Only a number is expected: how many lines in the data below contain the word "GenerationSoftware".

[Hardware design source files]
· · · · ·

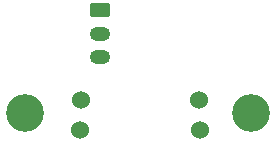
<source format=gbr>
%TF.GenerationSoftware,KiCad,Pcbnew,(6.0.11)*%
%TF.CreationDate,2023-01-29T21:23:29-06:00*%
%TF.ProjectId,Tap_Photosensor_PCB,5461705f-5068-46f7-946f-73656e736f72,rev?*%
%TF.SameCoordinates,Original*%
%TF.FileFunction,Soldermask,Bot*%
%TF.FilePolarity,Negative*%
%FSLAX46Y46*%
G04 Gerber Fmt 4.6, Leading zero omitted, Abs format (unit mm)*
G04 Created by KiCad (PCBNEW (6.0.11)) date 2023-01-29 21:23:29*
%MOMM*%
%LPD*%
G01*
G04 APERTURE LIST*
G04 Aperture macros list*
%AMRoundRect*
0 Rectangle with rounded corners*
0 $1 Rounding radius*
0 $2 $3 $4 $5 $6 $7 $8 $9 X,Y pos of 4 corners*
0 Add a 4 corners polygon primitive as box body*
4,1,4,$2,$3,$4,$5,$6,$7,$8,$9,$2,$3,0*
0 Add four circle primitives for the rounded corners*
1,1,$1+$1,$2,$3*
1,1,$1+$1,$4,$5*
1,1,$1+$1,$6,$7*
1,1,$1+$1,$8,$9*
0 Add four rect primitives between the rounded corners*
20,1,$1+$1,$2,$3,$4,$5,0*
20,1,$1+$1,$4,$5,$6,$7,0*
20,1,$1+$1,$6,$7,$8,$9,0*
20,1,$1+$1,$8,$9,$2,$3,0*%
G04 Aperture macros list end*
%ADD10RoundRect,0.250000X-0.625000X0.350000X-0.625000X-0.350000X0.625000X-0.350000X0.625000X0.350000X0*%
%ADD11O,1.750000X1.200000*%
%ADD12C,1.524000*%
%ADD13C,3.200000*%
G04 APERTURE END LIST*
D10*
%TO.C,J1*%
X109200000Y-56800000D03*
D11*
X109200000Y-58800000D03*
X109200000Y-60800000D03*
%TD*%
D12*
%TO.C,U3*%
X117580000Y-64420000D03*
X117660000Y-66920000D03*
X107500000Y-66920000D03*
X107580000Y-64420000D03*
%TD*%
D13*
%TO.C,REF\u002A\u002A*%
X102870000Y-65500000D03*
%TD*%
%TO.C,REF\u002A\u002A*%
X121930000Y-65500000D03*
%TD*%
M02*

</source>
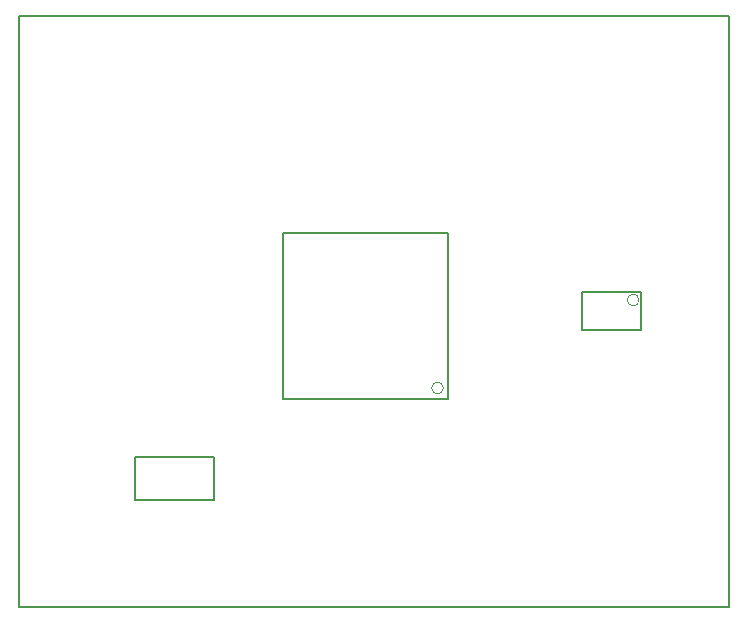
<source format=gm1>
G04*
G04 #@! TF.GenerationSoftware,Altium Limited,Altium Designer,20.0.13 (296)*
G04*
G04 Layer_Color=16711935*
%FSLAX24Y24*%
%MOIN*%
G70*
G01*
G75*
%ADD15C,0.0080*%
%ADD16C,0.0039*%
D15*
X23650Y18144D02*
Y19700D01*
X0D02*
X23650D01*
Y-0D02*
Y18144D01*
X0Y-0D02*
X23622D01*
X0D02*
Y19700D01*
X23650Y18144D02*
Y19700D01*
X0D02*
X23650D01*
Y-0D02*
Y18144D01*
X0Y-0D02*
X23622D01*
X0D02*
Y19700D01*
X18778Y9248D02*
Y10507D01*
X20747Y9248D02*
Y10507D01*
X18778D02*
X20747D01*
X18778Y9248D02*
X20747D01*
X3870Y3557D02*
Y5013D01*
X6508Y3557D02*
Y5013D01*
X3870Y3557D02*
X6508D01*
X3870Y5013D02*
X6508D01*
X14306Y6944D02*
Y12456D01*
X8794Y6944D02*
Y12456D01*
Y6944D02*
X14306D01*
X8794Y12456D02*
X14306D01*
D16*
X20668Y10232D02*
G03*
X20668Y10232I-197J0D01*
G01*
X14148Y7298D02*
G03*
X14148Y7298I-197J0D01*
G01*
M02*

</source>
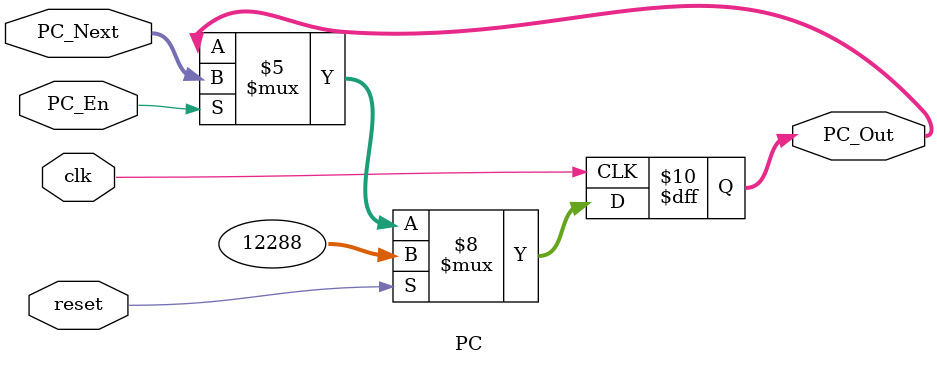
<source format=v>
`timescale 1ns / 1ps
module PC(
    input clk,
    input reset,
	 input PC_En,
	 input [31:0] PC_Next,
    output reg [31:0] PC_Out
    );

    initial begin
	    PC_Out <= 32'h00003000;
    end
	 
	 always @ (posedge clk) begin
	 
	    if(reset == 1)
		    PC_Out <= 32'h00003000;
		 
		 else if(PC_En == 1)
		    PC_Out <= PC_Next;
    
	 end			 
		    
endmodule

</source>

· · · · ·

▸ Response:
2